Weiping JinJieyu ZhuYike JiangPing ShaoBin LiQing-Rong Huang
Published in: Journal of agricultural and food chemistry (2017)
Particle size and surface wettability play leading roles in the distribution of particles on the oil-water interface and the stability of emulsions. This work utilized nanocomplexes assembled from gelatin and tannic acid to stabilize Pickering emulsions.

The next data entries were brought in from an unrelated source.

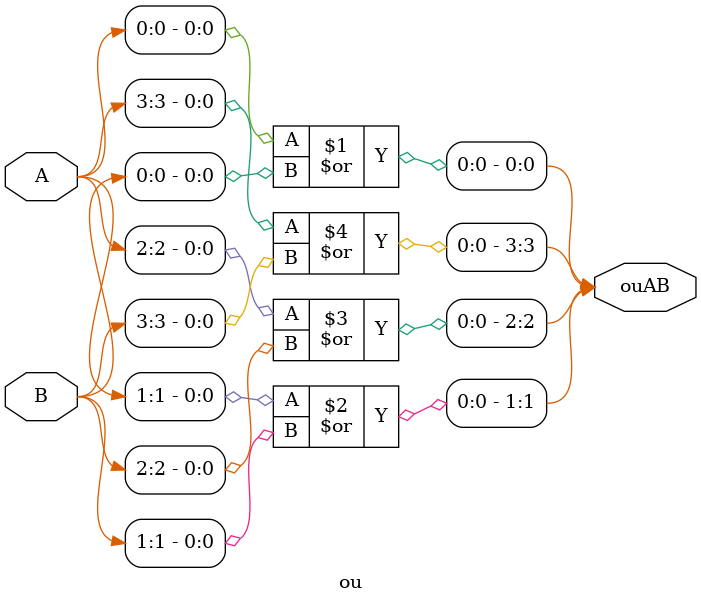
<source format=v>
module ou(
			input [3:0] A,B,
			output[3:0] ouAB
			);
			
or or0(ouAB[0], A[0],B[0]);
or or1(ouAB[1], A[1],B[1]);
or or2(ouAB[2], A[2],B[2]);
or or3(ouAB[3], A[3],B[3]);			
			  
endmodule 
</source>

The sizes and surface wettability of particles were further regulated by using a polysaccharide. The sizes of nanocomplexes ranged from 205.8 to 422.2 nm and increased with the addition of polysaccharide. Their contact angles decreased from 84.1° to 59.3°, revealing their hydrophilic nature. Results of fluorescence microscopy and cryo-scanning electron microscopy indicated that nanocomplexes were located at the oil-water interface. Interfacial shear and dilatational rheological data revealed a fast and irreversible adsorption behavior, which differed from rearrangement of gelatin molecules at the oil-water interface. The minimal concentration of nanocomplexes required to stabilize emulsions was 0.1 wt %. Our results demonstrated that protein-polyphenol-polysaccharide nanocomplexes had the potential to be applied to form stable surfactant-free food emulsions for the delivery of nutraceuticals.